Page 1 of 1

RegEx expression for quote check in British-typesets

Posted: Wed May 01, 2013 7:56 pm
by geoffreykidd
Unlike we Yanks, the Brits use single quotes to delimit dialogue. This poses a challenge for detecting unbalanced quotemarks in their books. The following two paragraphs illustate both a line with genuinely unbalanced quotes and one where the word "I'll" also includes a single quote which should be disregarded.

‘’Yo, Emily,’ she nodded, passing the departmental secretary.

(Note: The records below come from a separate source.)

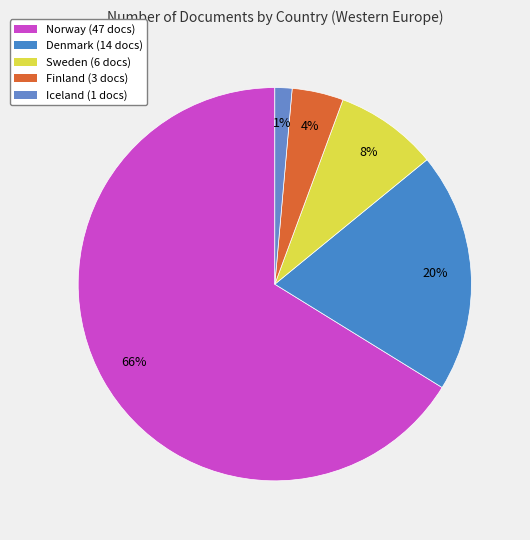

Which slice is the largest?

Norway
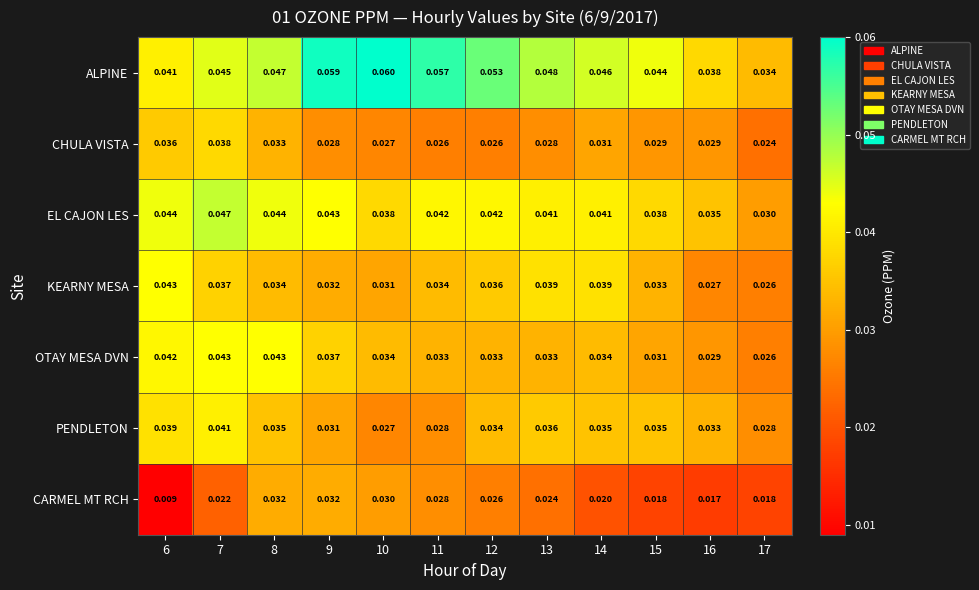

At 13, list the series in order from largest to smallest.

ALPINE, EL CAJON LES, KEARNY MESA, PENDLETON, OTAY MESA DVN, CHULA VISTA, CARMEL MT RCH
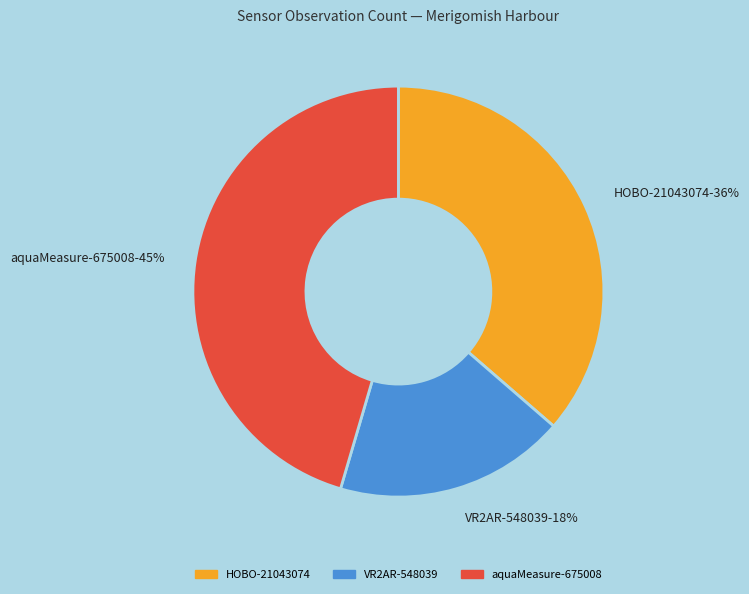

What is the ratio of the value at VR2AR-548039 to the value at HOBO-21043074?

0.5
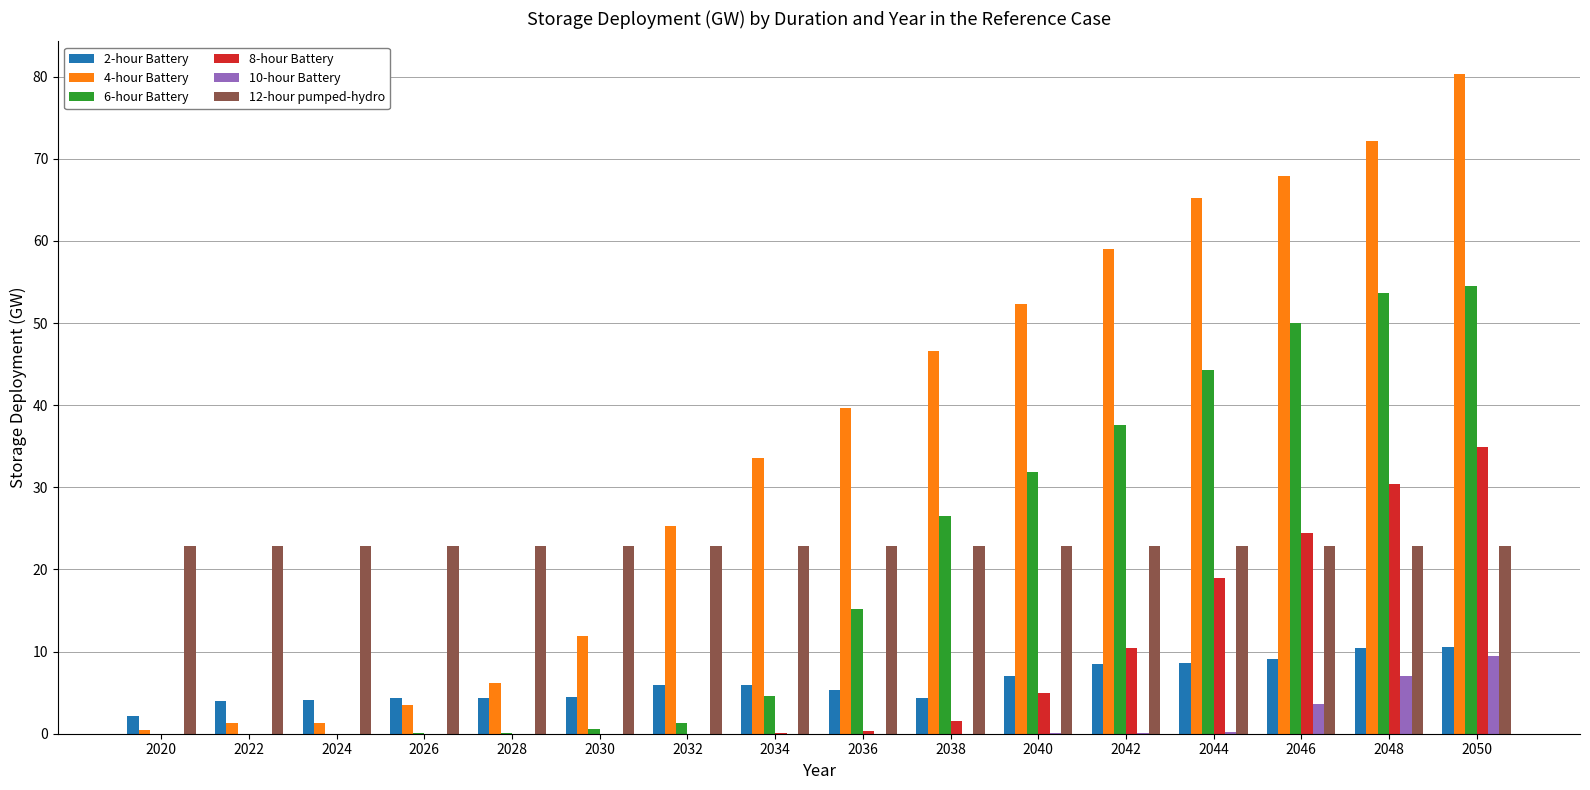

Which category has the highest value in the 8-hour Battery series?

2050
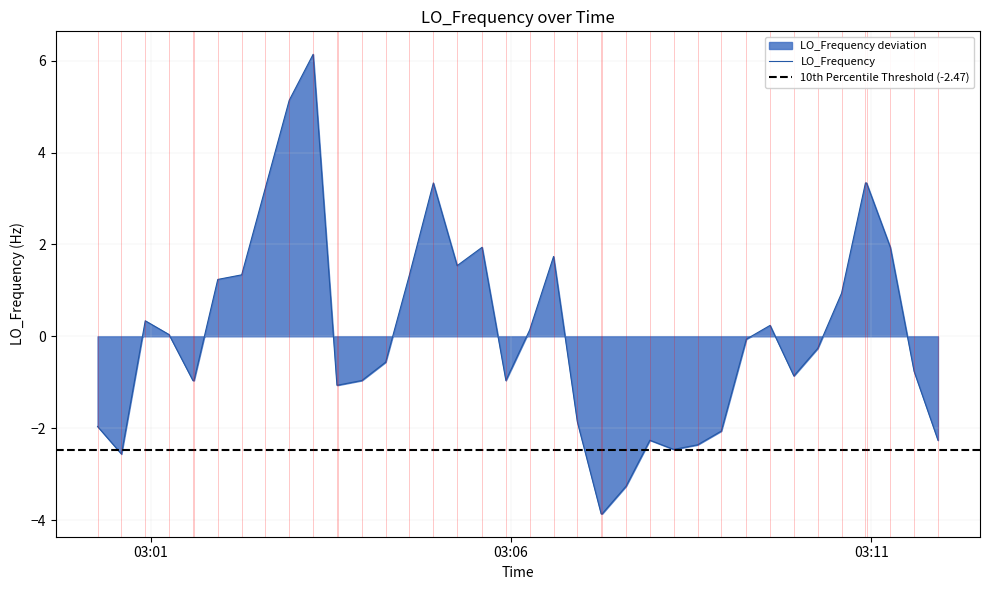

True or false: the data has more than 0 interior local peaks.

True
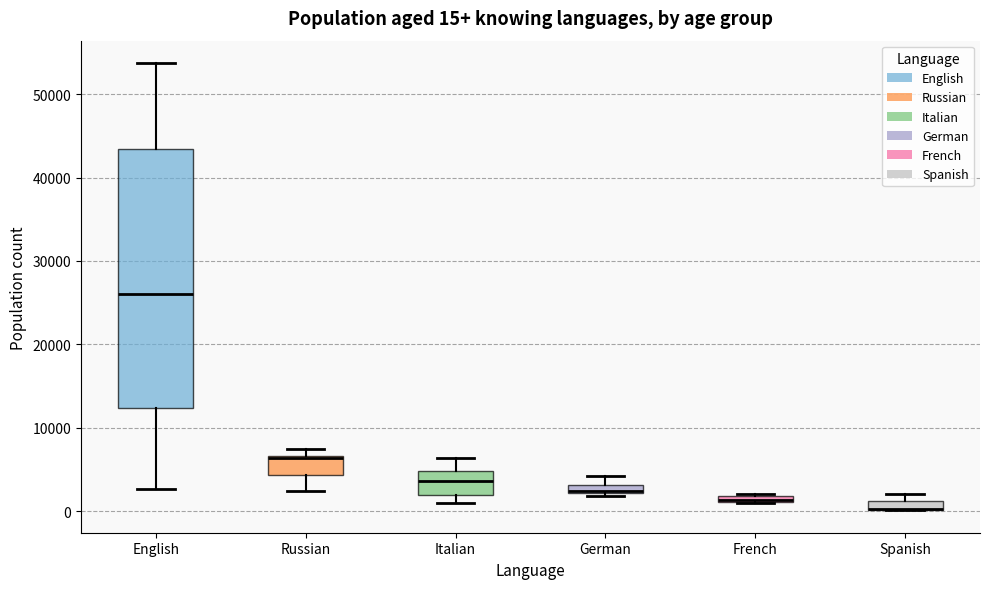

Which box is the tallest, from its lower edge to its upper edge?

English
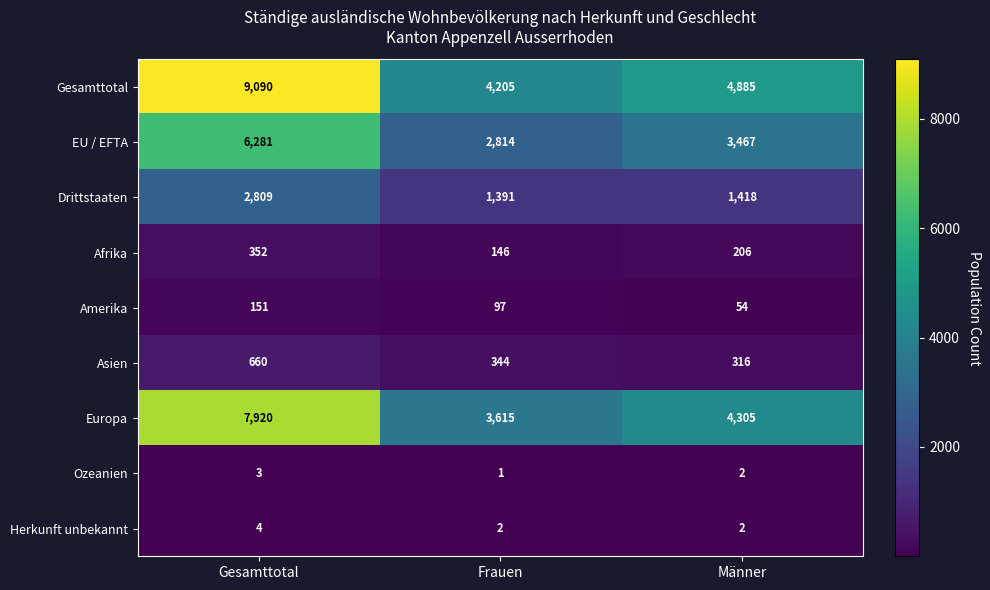

Which series changed the most between Gesamttotal and Frauen?

Gesamttotal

‘Hi! With you in a sec.’ Emily lifted her finger from the ‘mute’ button, went back to glassy-eyed attention. ‘Yes, I’ll send them up as soon as –
’

The first paragraph has unbalanced quotes. I'd like to detect and bookmark such. I don't mind if the convention of using s followed by a single quote as possessive creates false positives. (James' dog)

Any help appreciated.

Posted: Wed May 01, 2013 10:13 pm
by ben_josephs
Does this do it?
^(?!(?:‘(?:[a-z][‘’][a-z]|[^‘’\r\n])*+’|(?:[a-z][‘’][a-z]|[^‘’\r\n]))*$).*

Yes.

Posted: Wed May 01, 2013 10:37 pm
by geoffreykidd
I get a fair number of false positives, but then, I do for american-style typesetting, too. :)

This is gorgeous and will be a great timesaver.

You, sir, are a wizard, and I thank you.